Очевидно, что образованный кардинал, получивший в 1180-е годы богословское образование в Париже и юридическое — в Болонье, мог опереться на почтенную традицию размышлений о бренности всего земного[575]. Она питалась, прежде всего, книгами Иова, Екклезиаста, псалмами и многочисленными отдельными высказываниями и притчами обоих Заветов. Правда, в XII–XIII столетиях христианские мыслители уже приписывали им самим свойственное «презрение к миру» и языческим философам, видя в этом их предрасположенность к христианству[576]. Следуя гуманистической поэтике XII столетия, Лотарио с легкостью перемежает Библию с Иосифом Флавием, Горацием, Ювеналом и даже «учителем любви» — Овидием. Характерно, однако, что не нашлось места даже для важнейших текстов Отцов Церкви, с которыми автор не мог не быть знакомым, вроде «Морального толкования на книгу Иова» Григория Великого или всем в его время известных пессимистических мест из «Исповеди» Августина. Их влияние ощущается как бы «за кадром», на ментальном уровне. Возможно, для них не нашлось места, возможно — времени. Зато мы найдем у Лотарио все нужные места из Библии, мастерски сочлененные, обдуманные, литературно обыгранные. Это не цитаты, это — стиль мышления, раскрывающийся в специфическом жанре аскетического трактата, жанре, развивавшемся на Западе после 1000 г. В основе его, безусловно, — постоянная, подкрепленная ритмом монастырской жизни и богослужением медитация над библейским текстом. Все перипетии человеческой жизни, пороки и добродетели, страсти, страхи и надежды находят иллюстрацию и объяснение в конкретном фрагменте Библии, будь то заповедь или рассказ о событии. Такая аскетика разрабатывалась уже Отцами Востока и Запада, в Фиваиде и Монтекассино, затем в Камальдоли, Сито и Шартрёзе. К ней и следует отнести «О ничтожестве человеческого состояния».

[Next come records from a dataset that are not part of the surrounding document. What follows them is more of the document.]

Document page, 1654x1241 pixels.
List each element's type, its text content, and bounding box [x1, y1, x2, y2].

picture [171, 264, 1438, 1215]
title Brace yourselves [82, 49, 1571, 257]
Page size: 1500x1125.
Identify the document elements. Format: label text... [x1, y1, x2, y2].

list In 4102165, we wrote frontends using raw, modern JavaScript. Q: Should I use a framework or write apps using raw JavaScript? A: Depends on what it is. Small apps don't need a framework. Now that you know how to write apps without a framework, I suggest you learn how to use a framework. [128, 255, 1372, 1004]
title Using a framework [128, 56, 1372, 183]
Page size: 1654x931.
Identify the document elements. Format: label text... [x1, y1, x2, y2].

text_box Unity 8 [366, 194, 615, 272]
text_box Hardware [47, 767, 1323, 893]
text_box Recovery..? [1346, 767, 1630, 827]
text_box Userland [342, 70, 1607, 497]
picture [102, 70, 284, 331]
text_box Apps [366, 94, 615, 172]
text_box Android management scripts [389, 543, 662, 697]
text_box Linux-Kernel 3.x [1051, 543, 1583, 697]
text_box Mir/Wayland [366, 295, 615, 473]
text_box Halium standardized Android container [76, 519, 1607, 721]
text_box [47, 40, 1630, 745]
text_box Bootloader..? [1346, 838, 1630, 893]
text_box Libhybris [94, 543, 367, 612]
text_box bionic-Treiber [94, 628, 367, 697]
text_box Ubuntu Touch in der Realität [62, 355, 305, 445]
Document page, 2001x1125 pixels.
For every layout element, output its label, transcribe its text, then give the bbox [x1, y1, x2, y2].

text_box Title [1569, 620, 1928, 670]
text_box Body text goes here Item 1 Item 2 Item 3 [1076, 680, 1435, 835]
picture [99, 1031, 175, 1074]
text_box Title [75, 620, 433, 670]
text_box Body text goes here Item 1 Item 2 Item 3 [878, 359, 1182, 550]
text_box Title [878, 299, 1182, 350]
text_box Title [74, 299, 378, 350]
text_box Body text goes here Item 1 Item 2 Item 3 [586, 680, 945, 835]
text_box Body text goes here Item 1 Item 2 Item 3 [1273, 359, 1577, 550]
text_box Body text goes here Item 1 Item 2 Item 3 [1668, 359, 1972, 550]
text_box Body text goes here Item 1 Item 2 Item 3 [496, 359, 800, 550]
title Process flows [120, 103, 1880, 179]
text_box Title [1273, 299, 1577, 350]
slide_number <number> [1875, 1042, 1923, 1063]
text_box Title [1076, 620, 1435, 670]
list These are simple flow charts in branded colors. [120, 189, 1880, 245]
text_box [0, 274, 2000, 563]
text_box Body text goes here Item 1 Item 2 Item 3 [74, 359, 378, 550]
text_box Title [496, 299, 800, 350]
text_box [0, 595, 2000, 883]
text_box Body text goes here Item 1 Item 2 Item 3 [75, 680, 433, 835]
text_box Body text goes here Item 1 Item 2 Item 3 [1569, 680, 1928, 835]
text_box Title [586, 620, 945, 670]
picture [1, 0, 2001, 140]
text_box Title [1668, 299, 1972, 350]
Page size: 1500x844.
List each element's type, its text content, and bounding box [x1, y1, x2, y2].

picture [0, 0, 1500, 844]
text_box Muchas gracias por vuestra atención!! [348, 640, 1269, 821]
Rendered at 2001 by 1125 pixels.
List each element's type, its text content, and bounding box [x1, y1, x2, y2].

Лотарио не мог не знать монашескую литературную аскетику предшествующих веков и своего, XII столетия. «Размышления о познании человеческого состояния», ошибочно приписывавшиеся св. Бернарду Клервоскому[577], во многом схожи по направленности. То, что Иннокентий III впоследствии подражал великому цистерцианцу в стиле письма и аргументации, основанной не столько на праве или логике, сколько на приемах изощренной риторики, тоже многое объясняет в структуре трактата «О ничтожестве человеческого состояния». «Презрение к миру» стало и одним из лейтмотивов религиозной латинской поэзии, в том числе высочайшего уровня[578]. Наконец, «Космография» Бернарда Сильвестра, написанная в 1140-е годы поэма о красоте мира и человека, настоящая квинтэссенция шартрского гуманизма, перемежает восхищение совершенным творением с меланхолическими сомнениями, связанными как раз с бренной телесной и, следовательно, порочной и злой материальной субстанцией человека[579]. Последователь же Бернарда Алан Лилльский не только сделал мотив несовершенства попранной грехом человеческой природы одним из ключевых в своей поэзии, но не забывал его и в проповеди, одна из которых во многом близка трактату Лотарио[580]. Не исключено, что последний мог слышать знаменитого богослова в Париже или, во всяком случае, познакомиться с его сочинениями, что вовсе не обязывало его их цитировать.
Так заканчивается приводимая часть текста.